YOUR INSTRUCTIONS: The records sit below. Return every line in them that holds the word "measurement".

··········

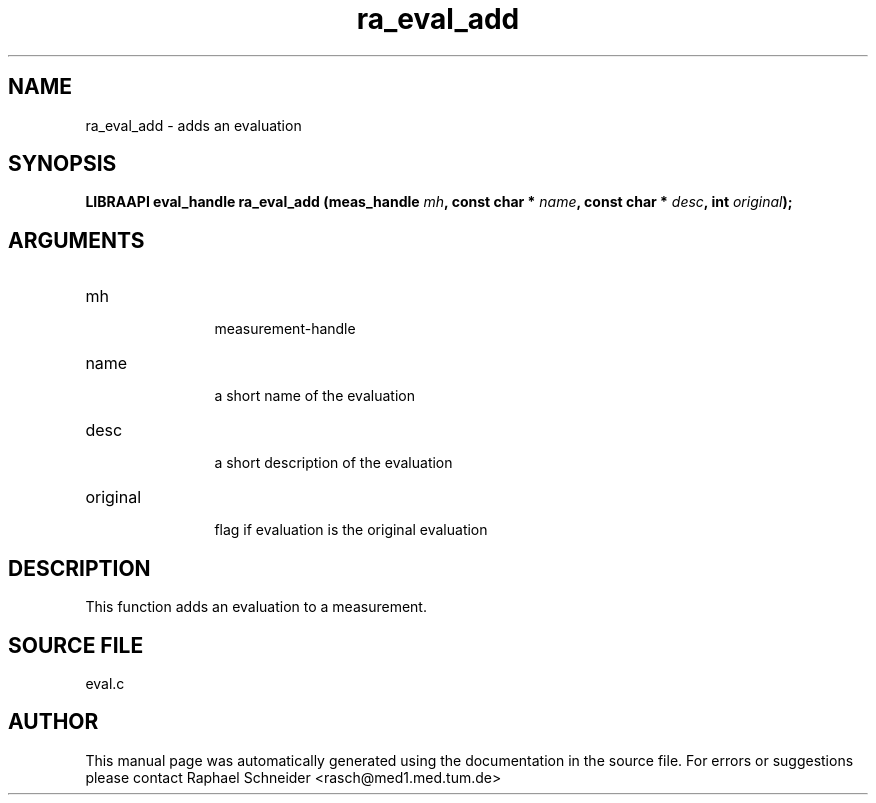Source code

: .TH "ra_eval_add" 3 "February 2010" "libRASCH API (0.8.29)"
.SH NAME
ra_eval_add \- adds an evaluation
.SH SYNOPSIS
.B "LIBRAAPI eval_handle" ra_eval_add
.BI "(meas_handle " mh ","
.BI "const char * " name ","
.BI "const char * " desc ","
.BI "int " original ");"
.SH ARGUMENTS
.IP "mh" 12
 measurement-handle
.IP "name" 12
 a short name of the evaluation
.IP "desc" 12
 a short description of the evaluation
.IP "original" 12
 flag if evaluation is the original evaluation
.SH "DESCRIPTION"
This function adds an evaluation to a measurement.
.SH "SOURCE FILE"
eval.c
.SH AUTHOR
This manual page was automatically generated using the documentation in the source file. For errors or suggestions please contact Raphael Schneider <rasch@med1.med.tum.de>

··········

ANSWER SECTION:
 measurement-handle
This function adds an evaluation to a measurement.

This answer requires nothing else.